China, the European Union and others have been manipulating their currencies and interest rates lower, while the U.S. is raising rates while the dollars gets stronger and stronger with each passing day - taking away our big competitive edge. As usual, not a level playing field...— Donald J. Trump (@realDonaldTrump) July 20, 2018
The latest attack by Trump comes amid escalating trade disputes between the US and its trading partners.
Shortly after taking office, Trump withdrew from the Trans-Pacific Partnership (TPP), which he said would steal millions of jobs from Americans, while the North American Free Trade Agreement (NAFTA), signed by Canada, Mexico, and the United States, is currently being renegotiated.
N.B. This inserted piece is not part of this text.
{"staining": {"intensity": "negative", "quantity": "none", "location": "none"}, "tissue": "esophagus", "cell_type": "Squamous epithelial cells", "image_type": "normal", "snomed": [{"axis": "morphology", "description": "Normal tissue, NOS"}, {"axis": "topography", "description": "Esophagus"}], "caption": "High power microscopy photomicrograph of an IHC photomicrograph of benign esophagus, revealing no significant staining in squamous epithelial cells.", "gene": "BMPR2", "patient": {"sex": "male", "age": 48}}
....The United States should not be penalized because we are doing so well. Tightening now hurts all that we have done. The U.S. should be allowed to recapture what was lost due to illegal currency manipulation and BAD Trade Deals. Debt coming due & we are raising rates - Really?— Donald J. Trump (@realDonaldTrump) July 20, 2018
Trump has also pledged to narrow the US’ trade deficit with China. He accused Beijing of stealing intellectual property, manipulating the yuan, and exposing illegal export subsidy practices. Last month, the White House slapped tariffs on $34 billion of Chinese products, which China met with retaliatory duties on US goods.
Trump has also targeted steel and aluminum exports from the EU and has threatened to tax European cars sold on the American market.
The US dollar weakened against the euro, yen and yuan after the president's tweets. The dollar index, which measures the greenback against a basket of global currencies, was off nearly 0.5 percent before the stock market opened in New York.